The Sword of Osman was fastened on to the new sultan by the Sharif of Konya, a Mevlevi dervish, who was recalled to Constantinople for that purpose.
Military Victories–– Rise & Power
In 1302, after soundly crushing a Byzantine army near Nicaea, Osman started settling his troops closer to Byzantine dominated areas. The huge number of Ghazi warriors, Islamic authorities, and dervishes commenced living in Osman-dominated regions, and migrants formed the bulk of his army. The entrance of Ghazi warriors and explorers of differing backdrops into these lands drove succeeding Ottoman rulers to title themselves “Sultan of Ghazis.”

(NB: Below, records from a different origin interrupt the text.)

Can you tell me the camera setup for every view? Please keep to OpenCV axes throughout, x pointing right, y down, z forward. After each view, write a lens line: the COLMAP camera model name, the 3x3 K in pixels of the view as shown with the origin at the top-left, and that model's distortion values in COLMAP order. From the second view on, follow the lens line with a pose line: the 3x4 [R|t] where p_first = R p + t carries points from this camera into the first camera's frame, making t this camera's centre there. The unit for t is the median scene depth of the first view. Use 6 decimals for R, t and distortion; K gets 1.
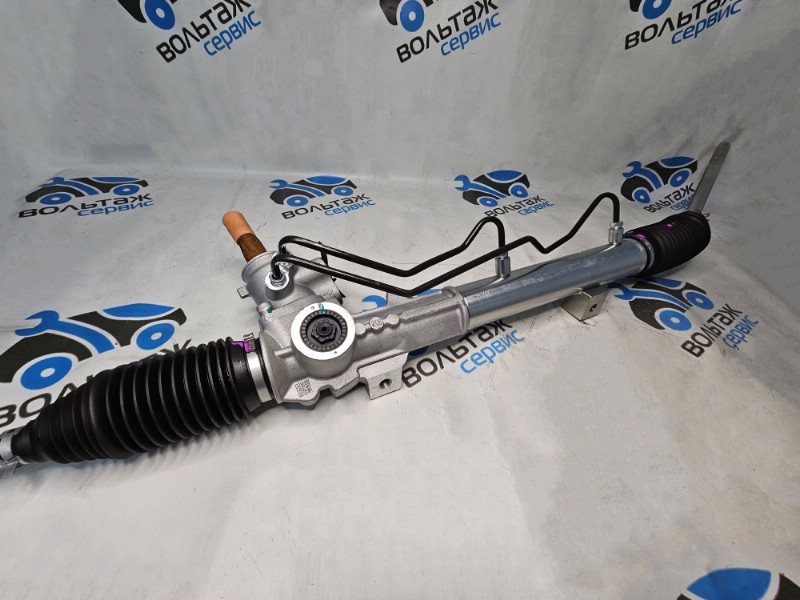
lens RADIAL K [[330.6, 0, 406.4], [0, 330.6, 299.8], [0, 0, 1]] dist [-0.014531, 0.003290]
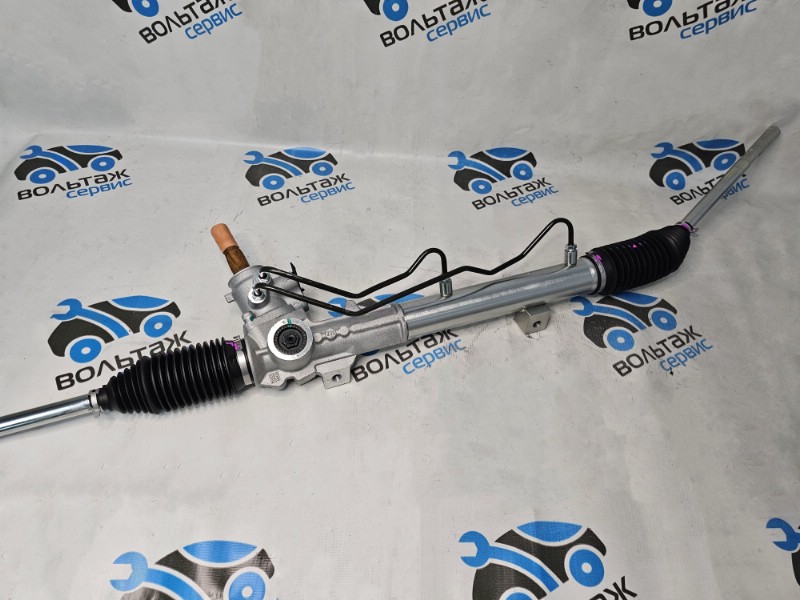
lens RADIAL K [[553.2, 0, 409.8], [0, 553.2, 299.3], [0, 0, 1]] dist [0.021243, -0.030746]
pose [[0.995694, 0.071777, -0.058659, 0.219555], [-0.063548, 0.989239, 0.131785, -0.238550], [0.067487, -0.127489, 0.989541, -0.732377]]
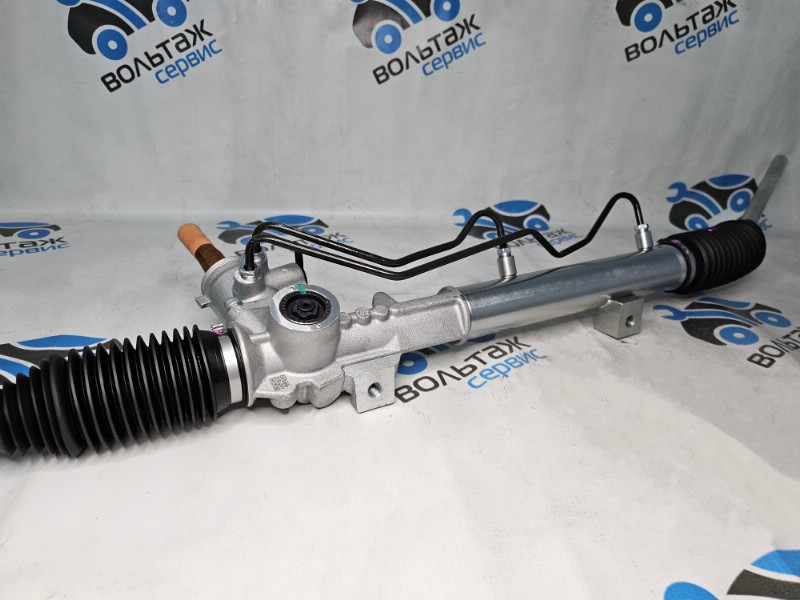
lens RADIAL K [[553.2, 0, 417.7], [0, 553.2, 297.8], [0, 0, 1]] dist [0.021243, -0.030746]
pose [[0.997817, -0.054143, 0.037810, 0.001747], [0.063185, 0.949204, -0.308253, 0.312402], [-0.019200, 0.309969, 0.950553, -0.261429]]
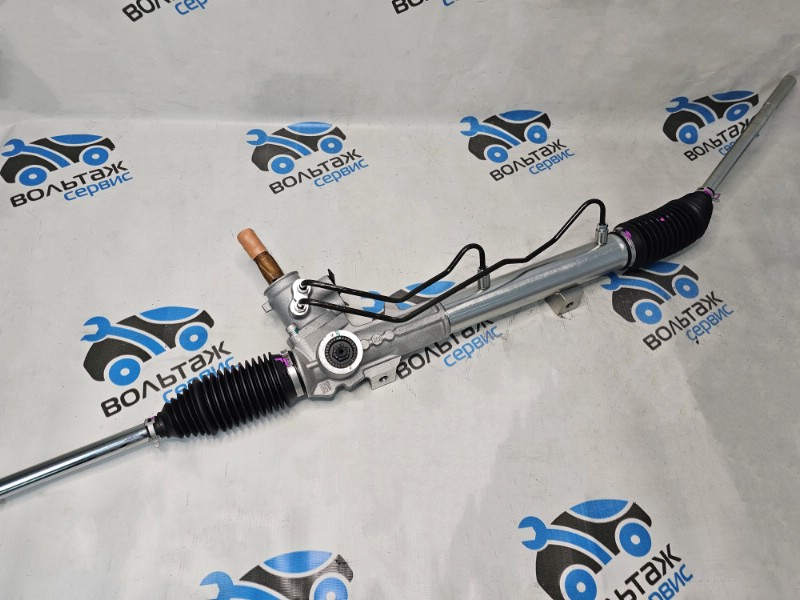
lens RADIAL K [[553.2, 0, 412.7], [0, 553.2, 304.8], [0, 0, 1]] dist [0.021243, -0.030746]
pose [[0.999919, 0.008221, 0.009744, 0.019273], [-0.010647, 0.958878, 0.283619, -0.437769], [-0.007012, -0.283699, 0.958888, -0.687774]]
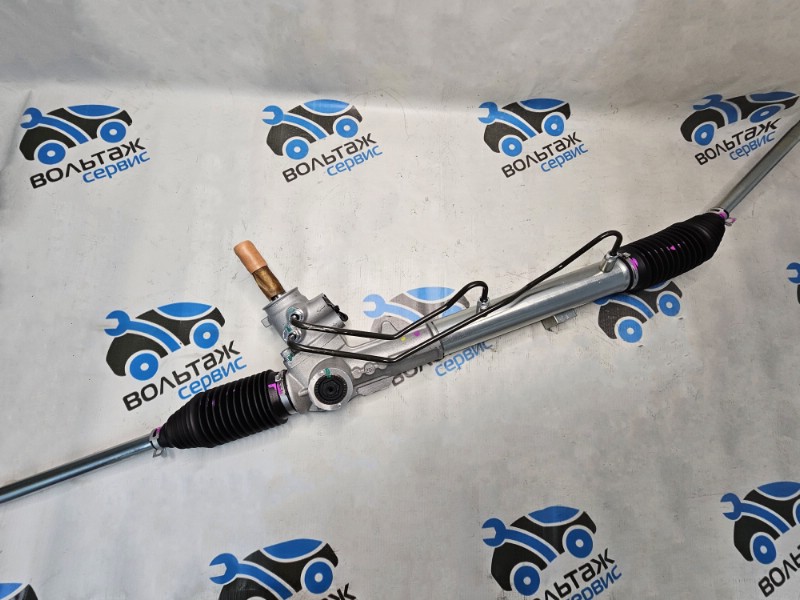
lens RADIAL K [[330.6, 0, 407.7], [0, 330.6, 298.3], [0, 0, 1]] dist [-0.014531, 0.003290]
pose [[0.995268, 0.093640, -0.025939, 0.045859], [-0.062104, 0.818358, 0.571344, -0.599322], [0.074728, -0.567029, 0.820301, 0.043645]]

Terrified by Osman’s expanding control, the Byzantines deliberately escaped the Anatolian countryside and committed their resources to the Navy rather. Byzantine leadership was circumscribed to restrict Osman from passing into Europe and strived to contain Ottoman extension westward. Osman, however, proceeded to press westward and caught the Byzantine city of Ephesus near the Aegean Sea. Moreover, strengthened by the entrance of migrants into his empire, Osman also went eastward and took Byzantine domains in the Black Sea region of Anatolia.
*Osman’s last crusade, before falling of old age, was against the Byzantines in the city of Bursa. Although Osman did not physically compete in the battle, the victory at Bursa determined to be notably vital for the Ottomans as the city served as a staging ground versus the Byzantines in Constantinople, and as a newly embellished capital for Osman’s son, Orhan.